Где-нибудь посреди дайри-мультифандома надо повесить надпись:
«ПОВТОРЫ? ПОСМОТРИ-КА НА СВОЙ СИНТАКСИС, ПИДАРОК».
У плохих писателей они случаются от бедности речи.
Есть мнение, что поэтому стоит речь обогащать.
Дело не в том, что надо пихать всяких аметистовоглазых брюнетов, а в том, что плохой писатель не может выйти за рамки самого простого словосложения и всегда использует, во-первых, базовую схему предложения (подлежащее + сказуемое + определение-дополнения), во-вторых, слова, которые являются доминантой синонимического ряда, поэтому даже разные вещи и действия у них выглядят и называются одинаково.
Тем более!
на всех героев наберётся прилагательных.
А если хочется не только ими?
Есть мнение, что поэтому стоит речь обогащать.

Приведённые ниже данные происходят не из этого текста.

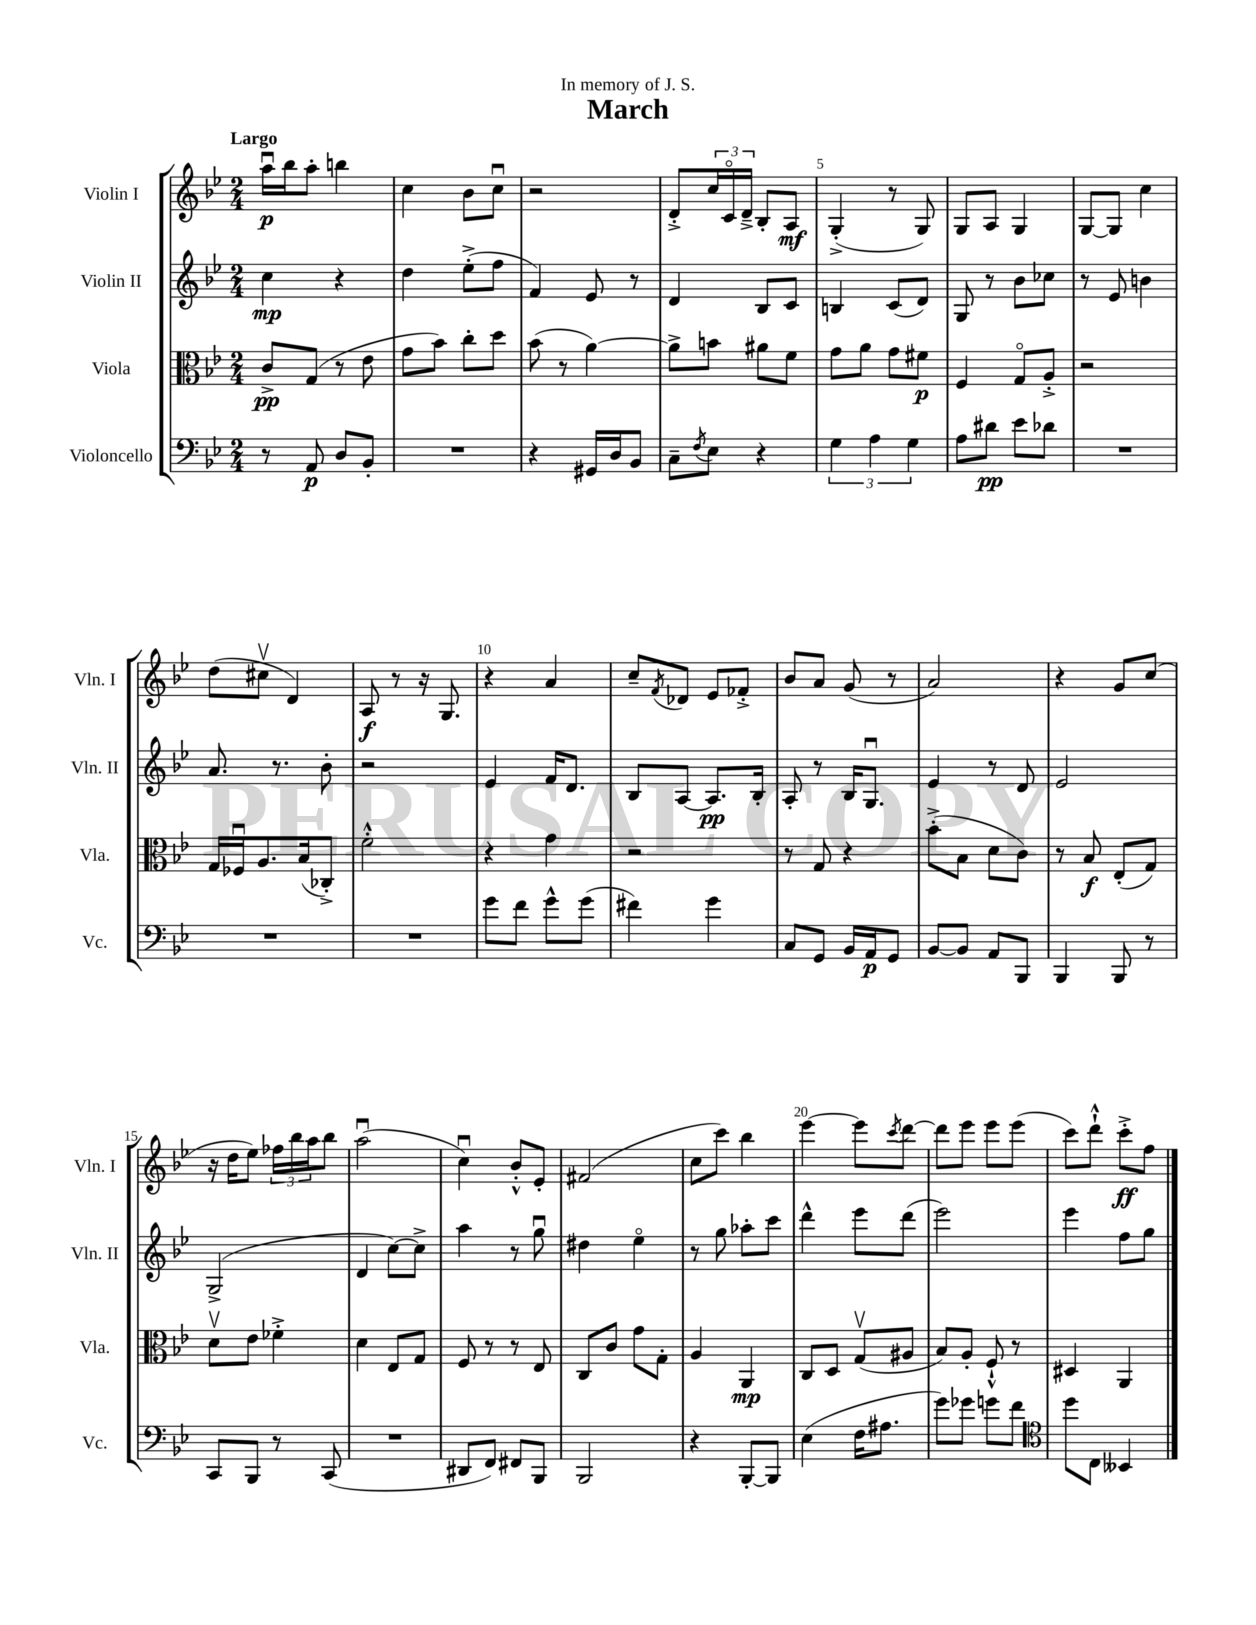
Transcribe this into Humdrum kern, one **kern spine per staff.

**kern	**dynam	**kern	**dynam	**kern	**dynam	**kern	**dynam
*part4	*part4	*part3	*part3	*part2	*part2	*part1	*part1
*staff4	*staff4	*staff3	*staff3	*staff2	*staff2	*staff1	*staff1
*I"Violoncello	*	*I"Viola	*	*I"Violin II	*	*I"Violin I	*
*I'Vc.	*	*I'Vla.	*	*I'Vln. II	*	*I'Vln. I	*
*clefF4	*	*clefC3	*	*clefG2	*	*clefG2	*
*k[b-e-]	*	*k[b-e-]	*	*k[b-e-]	*	*k[b-e-]	*
*M2/4	*	*M2/4	*	*M2/4	*	*M2/4	*
=1	=1	=1	=1	=1	=1	=1	=1
!	!	!	!	!	!	!LO:TX:a:B:t=Largo	!
8r	.	8c^/L	pp	4cc\	mp	16aau\LL	p
.	.	.	.	.	.	16bb-\J	.
8AA/	p	(8G/J	.	.	.	8aa'\J	.
8D/L	.	8r	.	4r	.	4bbn\	.
8BB-'/J	.	8e-\	.	.	.	.	.
=2	=2	=2	=2	=2	=2	=2	=2
2r	.	8g\L	.	4dd\	.	4cc\	.
.	.	8b-\J)	.	.	.	.	.
.	.	8cc'\L	.	(8ee-'^\L	.	8b-\L	.
.	.	8dd\J	.	8ff\J	.	8ccu\J	.
=3	=3	=3	=3	=3	=3	=3	=3
4r	.	(8b-\	.	4f/)	.	2r	.
.	.	8r	.	.	.	.	.
16GG#X/LL	.	[4a\)	.	8e-/	.	.	.
16D/J	.	.	.	.	.	.	.
8BB-/J	.	.	.	8r	.	.	.
=4	=4	=4	=4	=4	=4	=4	=4
8C~\L	.	8a^\L]	.	4d/	.	8d'^/L	.
8qF/	.	.	.	.	.	.	.
8E-\J	.	8bn\J	.	.	.	24cc/L	.
.	.	.	.	.	.	24c/	.
.	.	.	.	.	.	24d~^/JJ	.
4r	.	8a#X\L	.	8B-/L	.	8B-'/L	.
.	.	8f\J	.	8c/J	.	8A/J	mf
=5	=5	=5	=5	=5	=5	=5	=5
6G\	.	8g\L	.	4Bn/	.	(4G'^/	.
.	.	8a\J	.	.	.	.	.
6A\	.	.	.	.	.	.	.
.	.	8g\L	.	(8c/L	.	8r	.
6G\	.	.	.	.	.	.	.
.	.	8f#X\J	p	8d/J)	.	8G/)	.
=6	=6	=6	=6	=6	=6	=6	=6
8A\L	.	4F/	.	8G/	.	8G/L	.
8d#X\J	pp	.	.	8r	.	8A/J	.
8e-\L	.	8G/L	.	8b-\L	.	4G/	.
8d-X\J	.	8A'^/J	.	8cc-X\J	.	.	.
=7	=7	=7	=7	=7	=7	=7	=7
2r	.	2r	.	8r	.	[8G/L	.
.	.	.	.	8e-/	.	8G/J]	.
.	.	.	.	4bn\	.	4cc\	.
!!LO:LB:g=z
=8	=8	=8	=8	=8	=8	=8	=8
2r	.	16G/LL	.	8.a/	.	(8dd\L	.
.	.	16F-Xu/J	.	.	.	.	.
.	.	8.A/	.	.	.	8cc#Xv\J	.
.	.	.	.	8.r	.	.	.
.	.	.	.	.	.	4d/)	.
.	.	(16B-/k	.	.	.	.	.
.	.	8C-X'^/J)	.	8b-'\	.	.	.
=9	=9	=9	=9	=9	=9	=9	=9
2r	.	2f'^^\	.	2r	.	8A/	f
.	.	.	.	.	.	8r	.
.	.	.	.	.	.	16r	.
.	.	.	.	.	.	8.G/	.
=10	=10	=10	=10	=10	=10	=10	=10
8g\L	.	4r	.	4e-/	.	4r	.
8f\J	.	.	.	.	.	.	.
8g^^\L	.	4g\	.	16f/KL	.	4a/	.
.	.	.	.	8.d/J	.	.	.
(8g\J	.	.	.	.	.	.	.
=11	=11	=11	=11	=11	=11	=11	=11
4f#X\)	.	2r	.	8B-/L	.	8cc~/L	.
.	.	.	.	.	.	8qf/	.
.	.	.	.	[8A/J	.	8d-X/J	.
4g\	.	.	.	8.A/L]	pp	8e-/L	.
.	.	.	.	.	.	8f-X'^/J	.
.	.	.	.	16B-'/Jk	.	.	.
=12	=12	=12	=12	=12	=12	=12	=12
8C/L	.	8r	.	8A'/	.	8b-/L	.
8GG/J	.	8G/	.	8r	.	8a/J	.
16BB-/LL	.	4r	.	16B-/KL	.	(8g/	.
16AA/J	p	.	.	8.Gu/J	.	.	.
8GG/J	.	.	.	.	.	8r	.
=13	=13	=13	=13	=13	=13	=13	=13
[8BB-/L	.	(8b-'^\L	.	4e-/	.	2a/)	.
8BB-/J]	.	8B-\J	.	.	.	.	.
8AA/L	.	8d\L	.	8r	.	.	.
8BBB-/J	.	8c\J)	.	8d/	.	.	.
=14	=14	=14	=14	=14	=14	=14	=14
4BBB-/	.	8r	.	2e-/	.	4r	.
.	.	8B-/	f	.	.	.	.
8BBB-/	.	(8E-'/L	.	.	.	8g/L	.
8r	.	8G/J)	.	.	.	(8cc/J	.
!!LO:LB:g=z
=15	=15	=15	=15	=15	=15	=15	=15
8CC/L	.	8dv\L	.	(2G^/	.	16r	.
.	.	.	.	.	.	16dd\KL	.
8BBB-/J	.	8e-\J	.	.	.	8ee-\J)	.
8r	.	4f-X'^\	.	.	.	24ff-X\LL	.
.	.	.	.	.	.	24bb-\	.
.	.	.	.	.	.	24aa\J	.
(8CC/	.	.	.	.	.	8bb-\J	.
=16	=16	=16	=16	=16	=16	=16	=16
2r	.	4d\	.	4d/	.	(2aau\	.
.	.	8E-/L	.	[8cc\L)	.	.	.
.	.	8G/J	.	8cc^\J]	.	.	.
=17	=17	=17	=17	=17	=17	=17	=17
8DD#X/L	.	8F/	.	4aa\	.	4ccu\)	.
8FF/J)	.	8r	.	.	.	.	.
8FF#X/L	.	8r	.	8r	.	8b-'^^/L	.
8BBB-/J	.	8E-/	.	8ggu\	.	8e-'/J	.
=18	=18	=18	=18	=18	=18	=18	=18
2BBB-/	.	8C/L	.	4dd#X\	.	(2f#X/	.
.	.	8c/J	.	.	.	.	.
.	.	8g\L	.	4ee-\	.	.	.
.	.	8G'\J	.	.	.	.	.
=19	=19	=19	=19	=19	=19	=19	=19
4r	.	4A/	.	8r	.	8cc\L	.
.	.	.	.	8gg\	.	8ccc\J)	.
[8BBB-'/L	.	4AA/	mp	8aa-X'\L	.	4bb-\	.
8BBB-/J]	.	.	.	8ccc\J	.	.	.
=20	=20	=20	=20	=20	=20	=20	=20
(4E-\	.	8C/L	.	4ddd^^\	.	[4eee-\	.
.	.	8D/J	.	.	.	.	.
16F\KL	.	(8Gv/L	.	8eee-\L	.	8eee-\L]	.
8.A#X\J	.	.	.	.	.	.	.
.	.	.	.	.	.	8qccc/	.
.	.	8A#X/J	.	(8ddd\J	.	[8ddd\J	.
=21	=21	=21	=21	=21	=21	=21	=21
8g\L)	.	8B-/L)	.	2eee-\)	.	8ddd\L]	.
8g-X\J	.	8A'/J	.	.	.	8eee-\J	.
8gn\L	.	8F`^^/	.	.	.	8eee-\L	.
8f\J	.	8r	.	.	.	(8eee-\J	.
=22	=22	=22	=22	=22	=22	=22	=22
*clefC4	*	*	*	*	*	*	*
8dd\L	.	4D#X/	.	4eee-\	.	8ccc\L)	.
8C\J	.	.	.	.	.	8ddd`^^\J	.
4BB--X/	.	4AA/	.	8ff\L	.	8ccc'^\L	ff
.	.	.	.	8gg\J	.	8ff\J	.
==	==	==	==	==	==	==	==
*-	*-	*-	*-	*-	*-	*-	*-
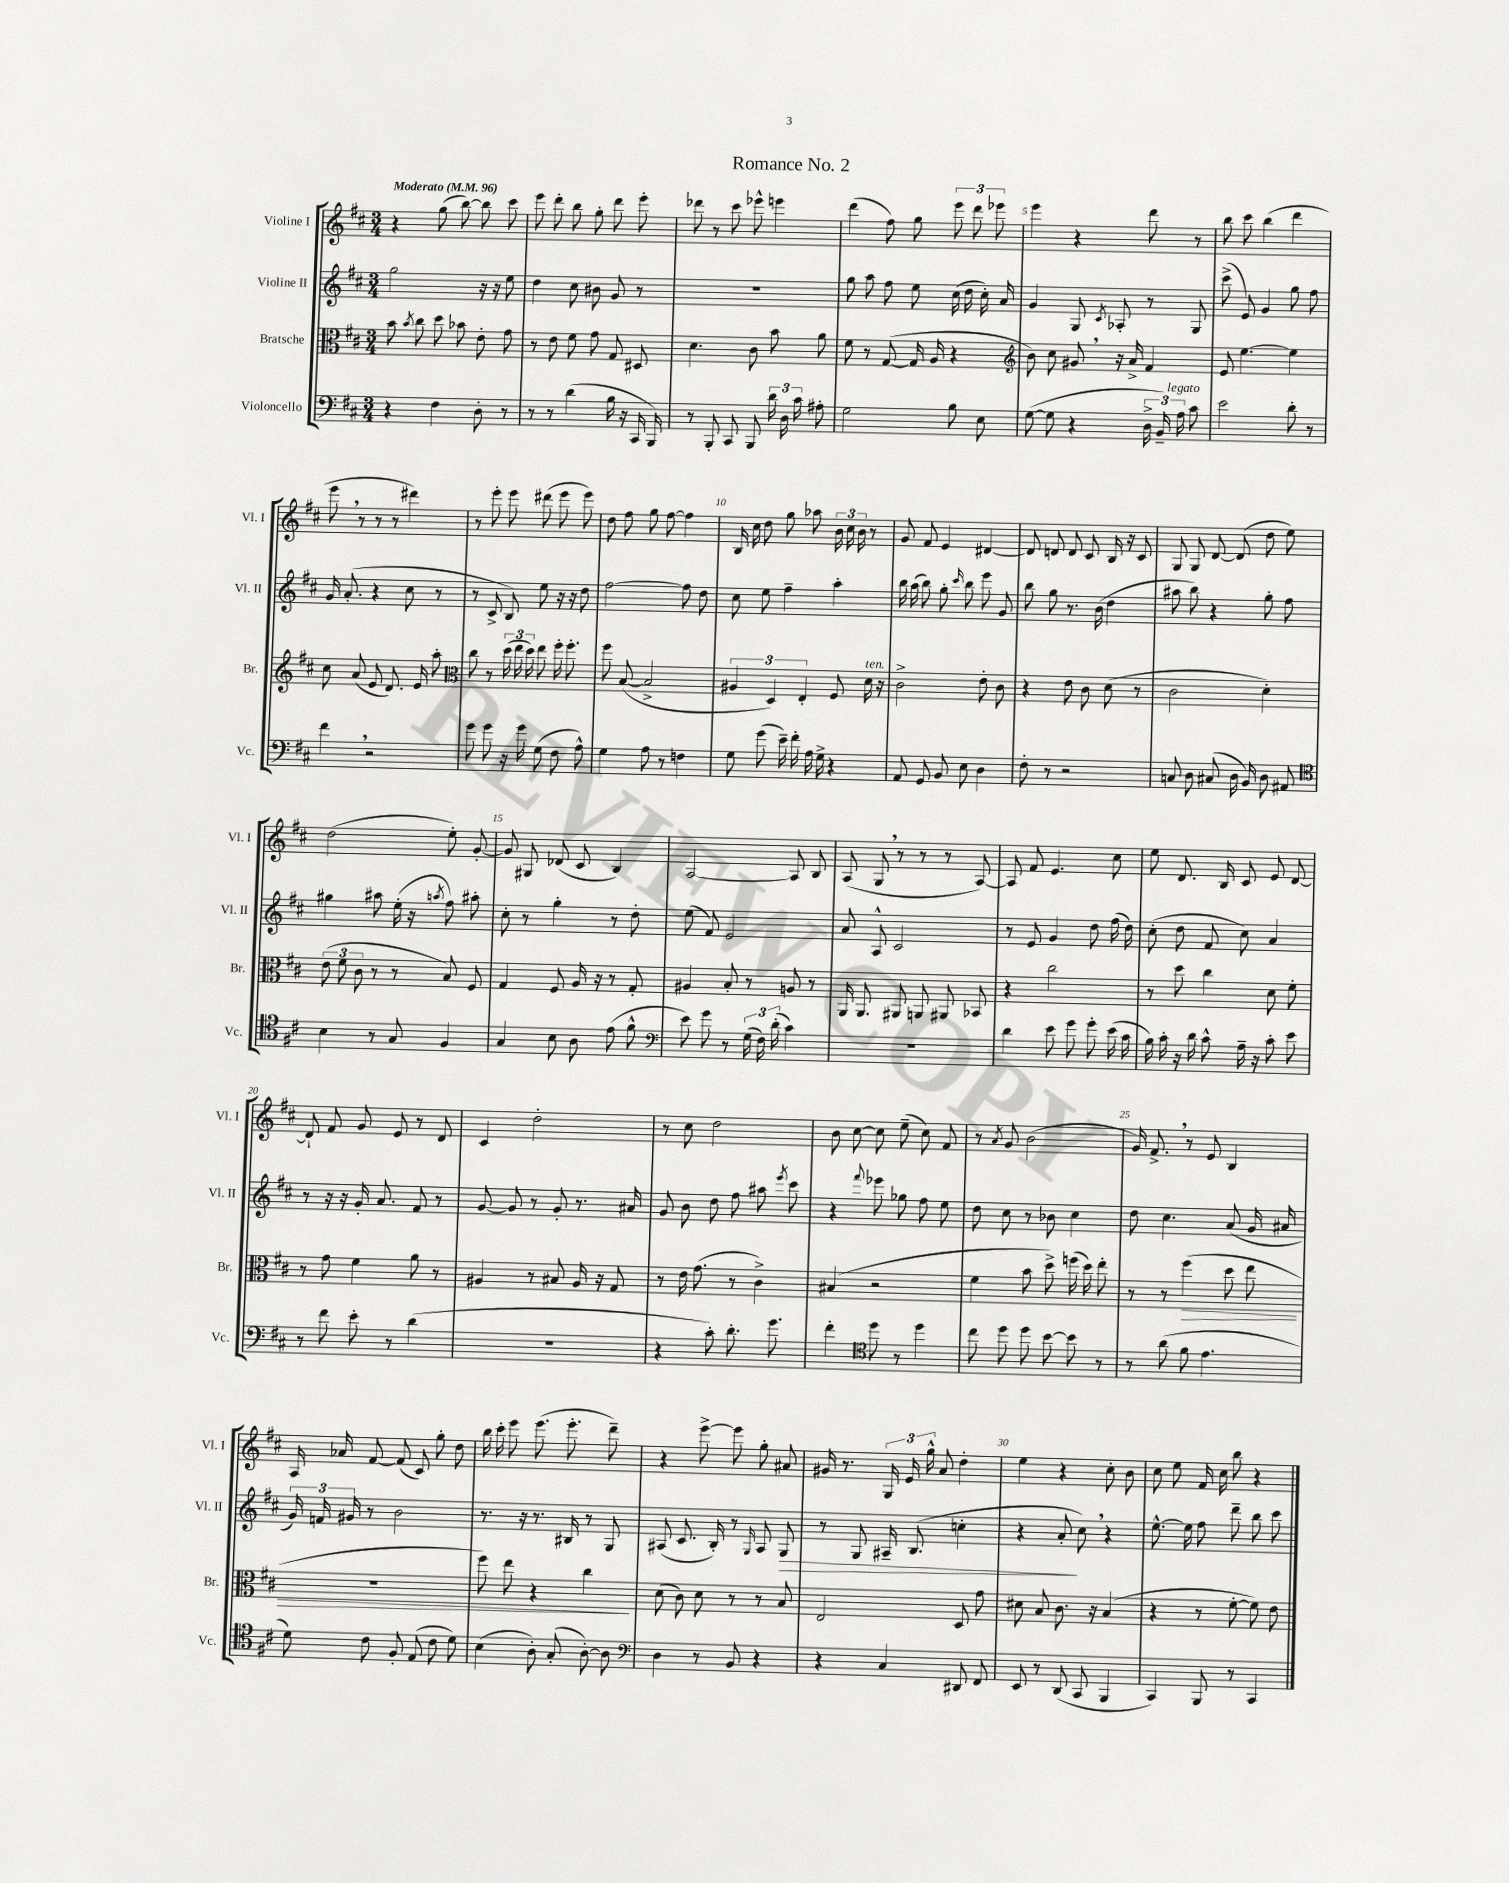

Ну так «обогащение речи» и «судорожное избегание повторов» — это две большие разницы))
Второе без первого порождает всяких чудовищ типа: «Я купила помидоры. Пасленовые лежали в своей авоське».
А если хочется не только ими?
Так флаг тебе в руки)
Я говорю о тех случаях, когда вещи описываются или называются одними и теми же словами, а автора хочется послать заучивать наизусть словарь синонимов.
Второе без первого порождает всяких чудовищ типа: «Я купила помидоры. Пасленовые лежали в своей авоське».
Такого уже нету.
автора хочется послать заучивать наизусть словарь синонимов.
Не всегда они вредны же?
Анон пишет:Толстой слишком мейнстримен.
Во-первых, все, кто был некогда новатором и сильно повлиял на дальнейшее развитие искусства, могут показаться "мейнстримными". Особенно если их мало и невнимательно читать, а больше слушать официальные восхваления, основанные вовсе не на любви к произведениям, а просто на идее, что он "наш", русский.
Во-вторых, не весь даже кажется таким. "Смерть Ивана Ильича" ни в каком смысле не мейнстримна. И это лучше всех показал Пазолини в "Теореме".
А что мейнстримного в некоторых идеях Толстого, например, о том, что патриотизм- зло? Именно патриотизм, а не национализм, который еще большее зло. Пойдите попроповедуйте такие идеи и увидите, насколько это "мейнстрим":▼Скрытый текст⬍
Успокойся, я пошутил про мейнстрим, типа, "хейтер Толстого прост хипстер".